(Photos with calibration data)
==================================================

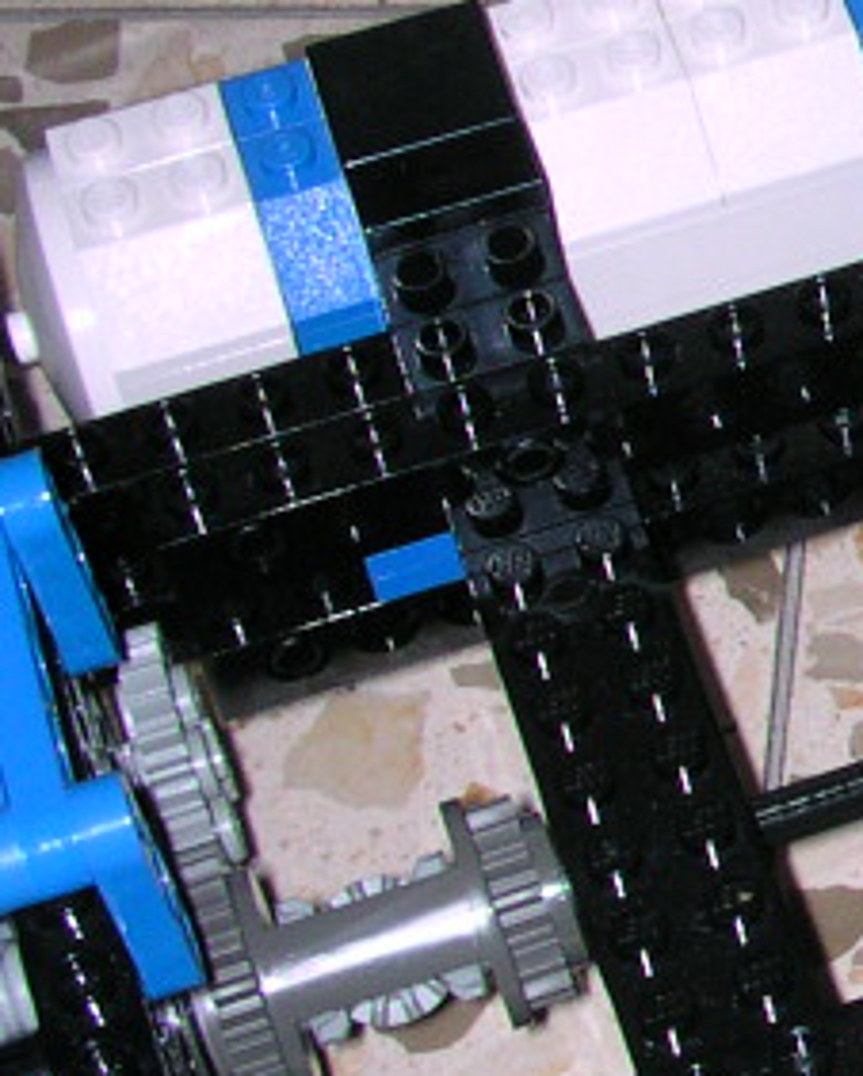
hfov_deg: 10.5
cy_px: 397
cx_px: 1894
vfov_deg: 14.7
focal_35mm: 131
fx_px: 4178
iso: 100
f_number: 4.5
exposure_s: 1/60
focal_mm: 5.6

==================================================

- [Assigned task]: Give again, exactly, every line from the one holding "vfov_deg: 14.7" to the last line of the data.

- [Answer box]:
vfov_deg: 14.7
focal_35mm: 131
fx_px: 4178
iso: 100
f_number: 4.5
exposure_s: 1/60
focal_mm: 5.6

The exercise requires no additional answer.